Oltre a cartelloni, bozzetti, dischi, musicassette, cd, cimeli, foto, audiovisivi, lettere di grandi protagonisti della vita politica italiana, il Fondo Trincale custodito presso il Comune di Militello in Val di Catania conserva testimonianze che operai ed emigranti inviavano al cantastorie quando iniziò stabilmente a esibirsi fuori dalle fabbriche di Milano, nei turni di mensa, durante le manifestazioni politiche, le Feste dell’Unità e del Primo Maggio. Lettere in cui i metalmeccanici svelavano lui i loro drammi da denunciare sulle piazze, da diffondere attraverso dischi in forma cantata: la catena di montaggio, il pendolarismo, il carovita e il problema della casa, il partito e il sindacato come l’emarginazione, l’alienazione, la disoccupazione. A queste s’aggiungono le lettere degli emigranti all’estero: ingaggi, richieste, ammirazioni, osservazioni, confessioni come le recensioni dei tanti concerti per i quali, dagli anni Sessanta, il cantastorie venne sempre più chiamato in Svizzera, Germania, Portogallo, Belgio, Russia, Stati Uniti, Australia nei grandi circuiti dell’emigrazione come in quelli della sinistra militante, anche a contatto con grandi cantanti quali Domenico Modugno, Claudio Villa, Giulietta Sacco, Giacomo Rondinella o cantautori come Fabrizio de Andrè. In tali testimonianze i richiami alla discografia sono talmente frequenti e centrali da poter essere qui presi a esempio della filosofia discografica dei cantastorie. Così, qualche lettera:
Evian Les Bains 10/5/71 Secchi Pietro […] Caro Trincale, Nell’Unità di avantieri ed in quella di oggi ho visto la reclama del disco nuovo contenente ben, 15 Canzoni di lotta ed oggi stesso le ho inviato l’importo del disco, affinché possa spedirmelo al più presto. Sia lei ché Fabrizio de Andrè, siete i miei preferiti, ed posso anche vantarmi di aver nella mia modesta discoteca tanti vostri dischi, chè ascolto regolarmente tutti i giorni.

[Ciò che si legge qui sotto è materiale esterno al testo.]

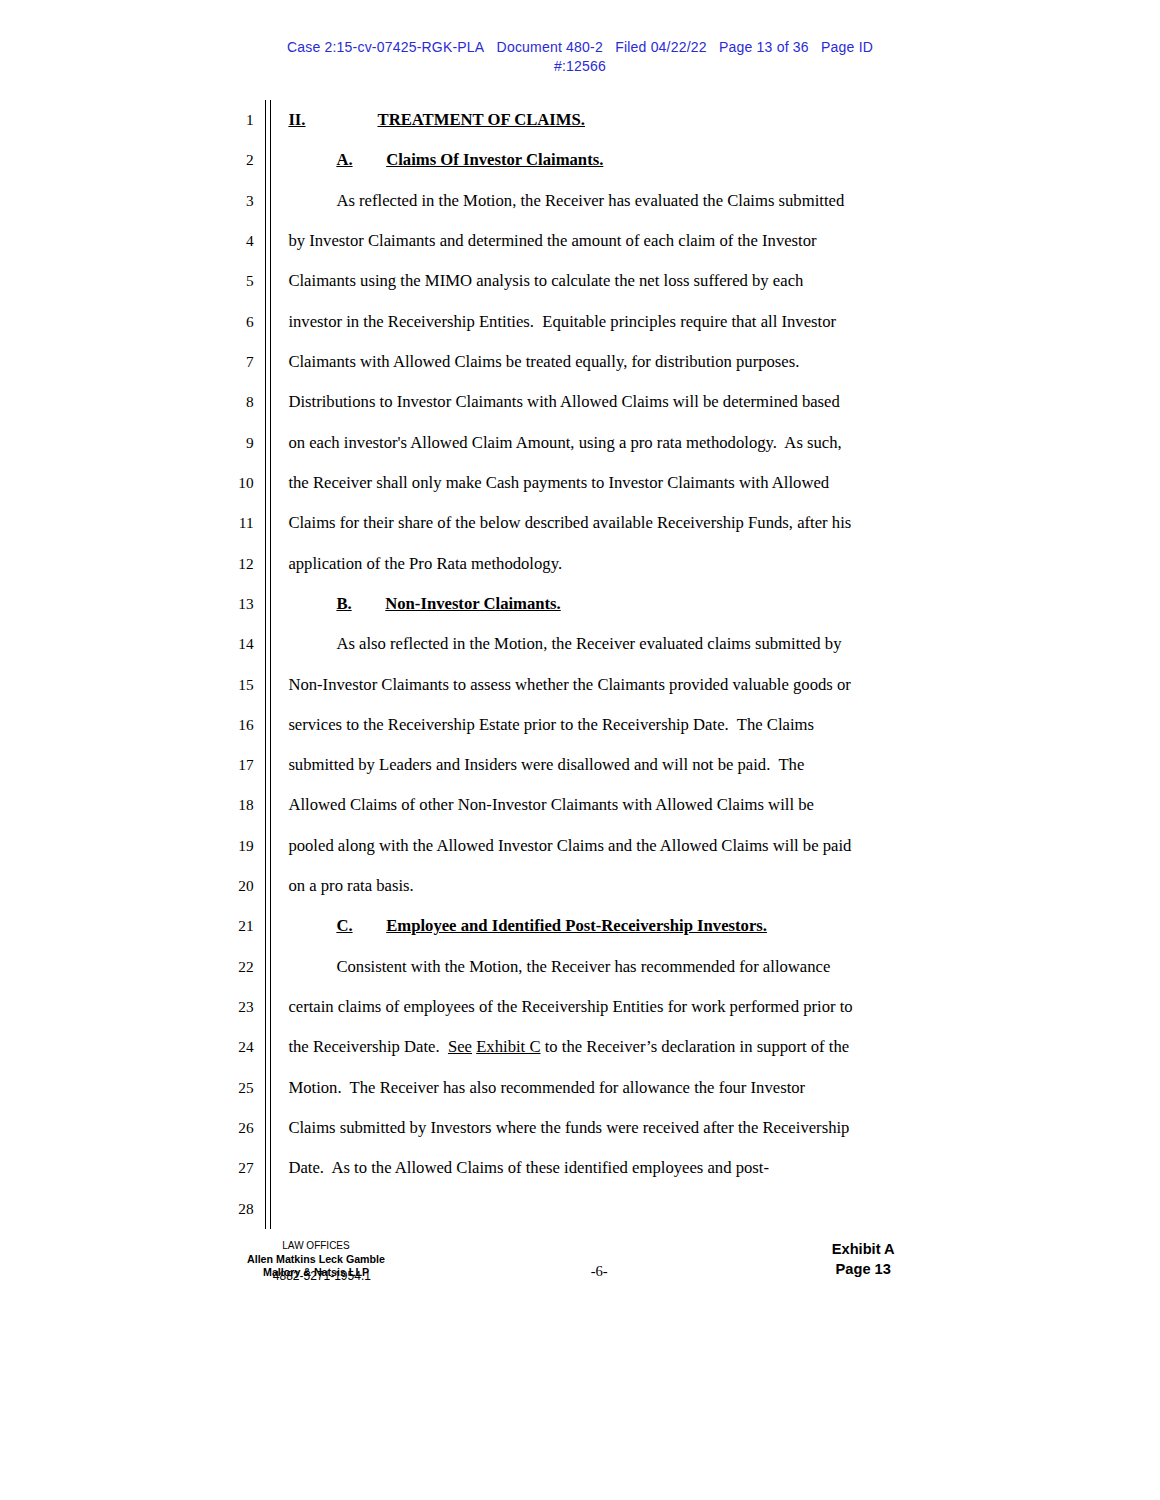Case 2:15-cv-07425-RGK-PLA Document 480-2 Filed 04/22/22 Page 13 of 36 Page ID
#:12566
1
2
3
4
5
6
7
8
9
10
11
12
13
14
15
16
17
18
19
20
21
22
23
24
25
26
27
28
II. TREATMENT OF CLAIMS.
A. Claims Of Investor Claimants.
As reflected in the Motion, the Receiver has evaluated the Claims submitted
by Investor Claimants and determined the amount of each claim of the Investor
Claimants using the MIMO analysis to calculate the net loss suffered by each
investor in the Receivership Entities. Equitable principles require that all Investor
Claimants with Allowed Claims be treated equally, for distribution purposes.
Distributions to Investor Claimants with Allowed Claims will be determined based
on each investor's Allowed Claim Amount, using a pro rata methodology. As such,
the Receiver shall only make Cash payments to Investor Claimants with Allowed
Claims for their share of the below described available Receivership Funds, after his
application of the Pro Rata methodology.
B. Non-Investor Claimants.
As also reflected in the Motion, the Receiver evaluated claims submitted by
Non-Investor Claimants to assess whether the Claimants provided valuable goods or
services to the Receivership Estate prior to the Receivership Date. The Claims
submitted by Leaders and Insiders were disallowed and will not be paid. The
Allowed Claims of other Non-Investor Claimants with Allowed Claims will be
pooled along with the Allowed Investor Claims and the Allowed Claims will be paid
on a pro rata basis.
C. Employee and Identified Post-Receivership Investors.
Consistent with the Motion, the Receiver has recommended for allowance
certain claims of employees of the Receivership Entities for work performed prior to
the Receivership Date. See Exhibit C to the Receiver’s declaration in support of the
Motion. The Receiver has also recommended for allowance the four Investor
Claims submitted by Investors where the funds were received after the Receivership
Date. As to the Allowed Claims of these identified employees and post-
LAW OFFICES
Allen Matkins Leck Gamble
Mallory & Natsis LLP
4882-5271-1954.1
-6-
Exhibit A
Page 13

E per me un grande orgoglio bel sapere che anche lei milita nella nostra grande famiglia, nella quale sono fiero di apartenervi, anche Se in questi giorni un articolo dell’Unità mi a un po deluso, il fato è del giorno che anno dato a Gustavo Thoeni la coppa del mondo proprio qui ad Evian, noi quel giorno eravamo in sciopero, di 24 ore manifestando anche davanti a dove stavano consegnando il premio a Gustavo, L’Unità non a parlato dello sciopero.
Ma non fa nulla mi scusi per questo sfogo, ed veniamo a noi, Quando riceve il costo del disco l’o spedisca al mio indirizo che è sulla testata, distintamente la saluto W Trincale W il PCI
Secchi Pietro
Stoccarda, 22.5.71.
Gent.mo Compagno trincale. Non potete immaginare che gioia che hò provato al ricevere il vostro disco con le nuove 15 canzoni, che come lò ricevuto per posta appunto stamattina 22 maggio così lò subito provato e vi ripeto che mi piace tanto. Perché non solo che io sono un vero Comunista ma quando chè mi piace molto la vostra voce Sia lodato Iddio che te là donata.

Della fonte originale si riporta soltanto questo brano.